The query benchmark is very fast, if it is independent task. As you add nodes, the number of transactions executed is linearly increases.
But in actual use, it does not work like benchmark. It has some weak points.
The distributed database is good at throughput, but week at response speed. That is because there are some slow points, because it uses network.
Following stuff makes transaction slow.
Network access is very slow. CPU works in nano seconds order, and most of functions are executed in micro seconds order.
But network access costs about 100 to 300 micro seconds. Comparing with this speed, most of local program's cost is very small.
Therefore how to reduce network access is most important thing to the distributed database architecture.
Locking makes it very slow. It works together with network, it becomes very very slow.
Especially, row lock is implemented as distribute lock using network, scanning big table never ends.
Partition Table is very powerful method to handle big data. It makes possible to query records palallelly.
But the location of records are biased, meaning there are a lot of records in some remote partition nodes, it becomes very slow.
Distributed Database Management System is complex system using network.

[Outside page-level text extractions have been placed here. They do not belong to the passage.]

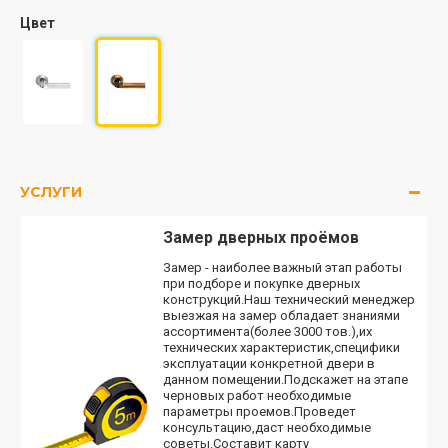
Цвет
УСЛУГИ
Замер дверных проёмов
Замер - наиболее важный этап работы
при подборе и покупке дверных
конструкций.Наш технический менеджер
выезжая на замер обладает знаниями
ассортимента(более 3000 тов.),их
технических характеристик,специфики
эксплуатации конкретной двери в
данном помещении.Подскажет на этапе
черновых работ необходимые
параметры проемов.Проведет
консультацию,даст необходимые
советы.Составит карту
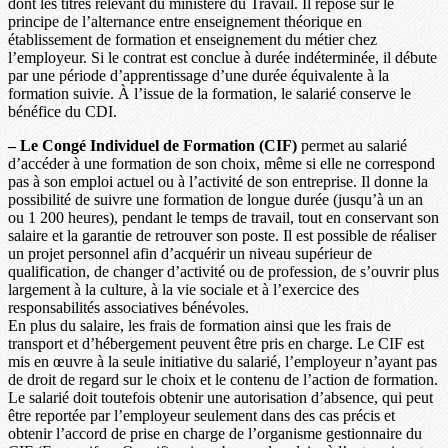
dont les titres relevant du ministère du Travail. Il repose sur le
principe de l’alternance entre enseignement théorique en
établissement de formation et enseignement du métier chez
l’employeur. Si le contrat est conclue à durée indéterminée, il débute
par une période d’apprentissage d’une durée équivalente à la
formation suivie. À l’issue de la formation, le salarié conserve le
bénéfice du CDI.
– Le Congé Individuel de Formation (CIF)
permet au salarié
d’accéder à une formation de son choix, même si elle ne correspond
pas à son emploi actuel ou à l’activité de son entreprise. Il donne la
possibilité de suivre une formation de longue durée (jusqu’à un an
ou 1 200 heures), pendant le temps de travail, tout en conservant son
salaire et la garantie de retrouver son poste. Il est possible de réaliser
un projet personnel afin d’acquérir un niveau supérieur de
qualification, de changer d’activité ou de profession, de s’ouvrir plus
largement à la culture, à la vie sociale et à l’exercice des
responsabilités associatives bénévoles.
En plus du salaire, les frais de formation ainsi que les frais de
transport et d’hébergement peuvent être pris en charge. Le CIF est
mis en œuvre à la seule initiative du salarié, l’employeur n’ayant pas
de droit de regard sur le choix et le contenu de l’action de formation.
Le salarié doit toutefois obtenir une autorisation d’absence, qui peut
être reportée par l’employeur seulement dans des cas précis et
obtenir l’accord de prise en charge de l’organisme gestionnaire du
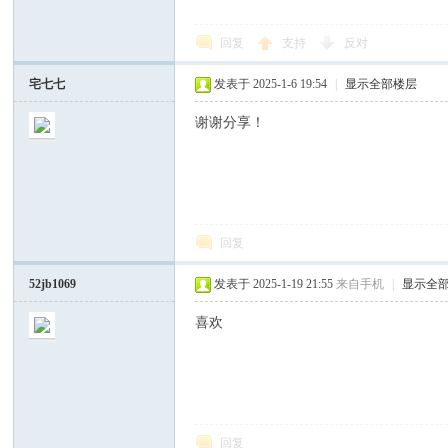
回复
支持
反对
宅七七
发表于 2025-1-6 19:54
|
显示全部楼层
谢谢分享！
回复
52jb1069
发表于 2025-1-19 21:55
来自手机
|
显示全
喜欢
回复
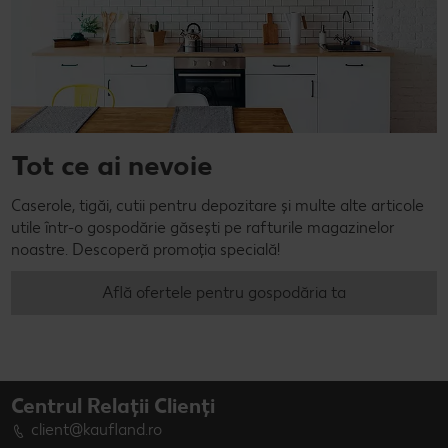
Tot ce ai nevoie
Caserole, tigăi, cutii pentru depozitare și multe alte articole
utile într-o gospodărie găsești pe rafturile magazinelor
noastre. Descoperă promoția specială!
Află ofertele pentru gospodăria ta
Centrul Relații Clienți
client@kaufland.ro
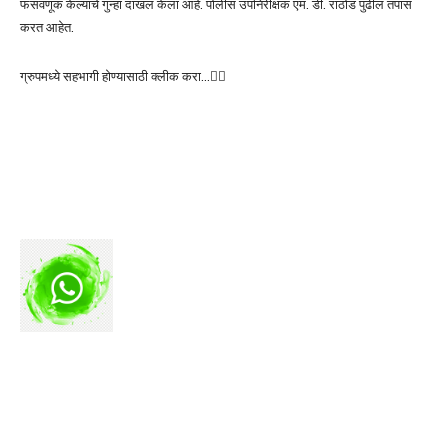
फसवणूक केल्याचे गुन्हा दाखल केला आहे. पोलीस उपनिरीक्षक एम. डी. राठोड पुढील तपास
करत आहेत.
ग्रुपमध्ये सहभागी होण्यासाठी क्लीक करा…👆🏻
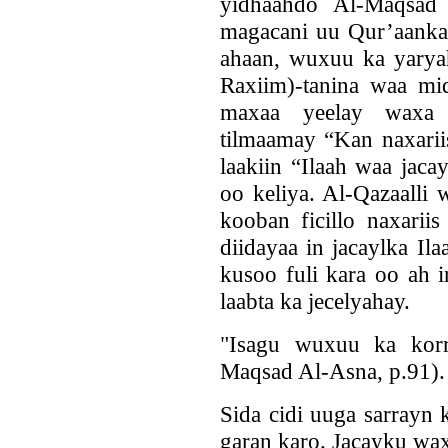
yidhaahdo Al-Maqsad
magacani uu Qur’aanka 
ahaan, wuxuu ka yaryah
Raxiim)-tanina waa mi
maxaa yeelay waxa 
tilmaamay “Kan naxariis
laakiin “Ilaah waa jaca
oo keliya. Al-Qazaalli
kooban ficillo naxarii
diidayaa in jacaylka Il
kusoo fuli kara oo ah 
laabta ka jecelyahay.
"Isagu wuxuu ka korre
Maqsad Al-Asna, p.91).
Sida cidi uuga sarrayn 
garan karo. Jacayku wa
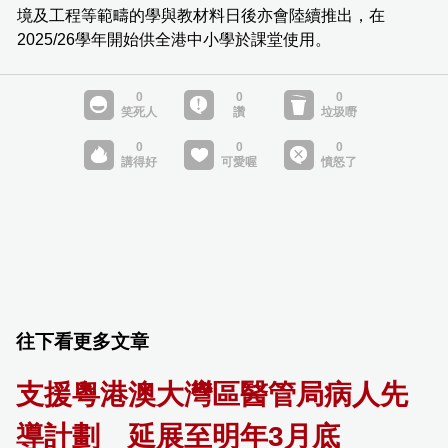
境及工程等範疇的學與教材料日後亦會陸續推出，在
2025/26學年開始供全港中小學於課堂使用。
往下看更多文章
支援粵港澳大灣區醫管局病人先
導計劃 延展至明年3月底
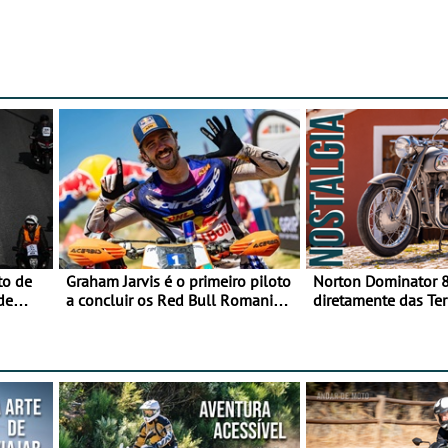
to de
Graham Jarvis é o primeiro piloto
Norton Dominator 8
de
a concluir os Red Bull Romaniacs
diretamente das Ter
numa moto elétrica
Majestade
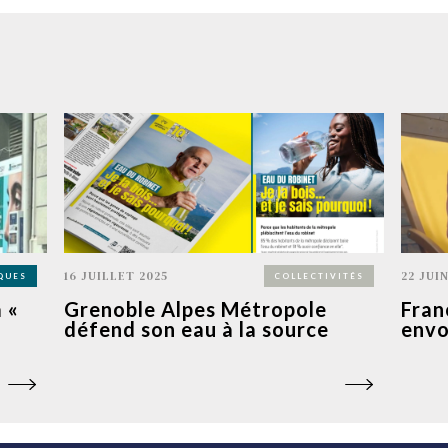
16 JUILLET 2025
22 JUI
QUES
COLLECTIVITÉS
 «
Grenoble Alpes Métropole
Fran
défend son eau à la source
envo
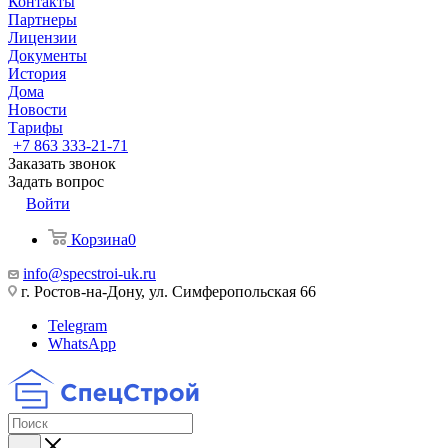
Контакты
Партнеры
Лицензии
Документы
История
Дома
Новости
Тарифы
+7 863 333-21-71
Заказать звонок
Задать вопрос
Войти
Корзина
0
info@specstroi-uk.ru
г. Ростов-на-Дону, ул. Симферопольская 66
Telegram
WhatsApp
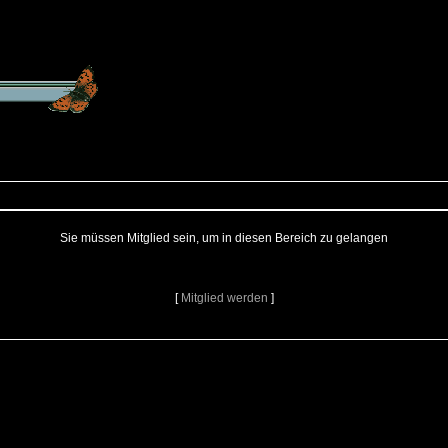
Sie müssen Mitglied sein, um in diesen Bereich zu gelangen
[
Mitglied werden
]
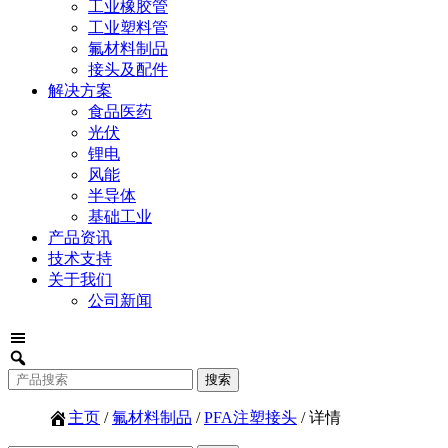
工业橡胶管
工业塑料管
氟材料制品
接头及配件
解决方案
食品医药
光伏
锂电
风能
半导体
基础工业
产品资讯
技术支持
关于我们
公司新闻
主页
/
氟材料制品
/
PFA注塑接头
/ 详情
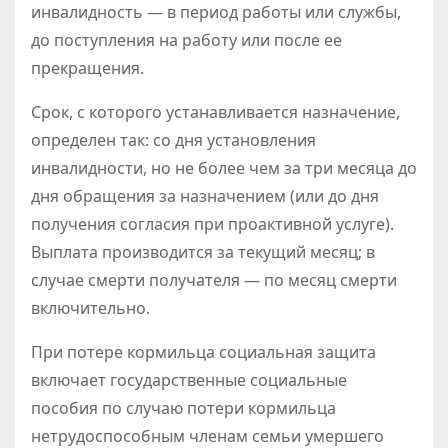
инвалидность — в период работы или службы,
до поступления на работу или после ее
прекращения.
Срок, с которого устанавливается назначение,
определен так: со дня установления
инвалидности, но не более чем за три месяца до
дня обращения за назначением (или до дня
получения согласия при проактивной услуге).
Выплата производится за текущий месяц; в
случае смерти получателя — по месяц смерти
включительно.
При потере кормильца социальная защита
включает государственные социальные
пособия по случаю потери кормильца
нетрудоспособным членам семьи умершего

In order to make it fast, we have to avoid slow architecture.
Row Level Rocks are the most frequently executed one. They are used on scanning table. If these locks are distributed, that makes scanning very slow.
Table locks are done frequently, but row locks are executed much more frequently.
Either to use distributed table locks is tuning point of trade of between scalability and response speed.
If the database system checks update of schema and network structure every time, it needs network access every time.
Alinous Elastic DB has version of schema and cluster network, so that it accesses network only when they are changed.
Remote Table Partitioning is effective way to deal big data. But the partition key's value is not set properly, it causes too many network access, and table scan.
To manage data in the database continuously is necessary to keep the health of database.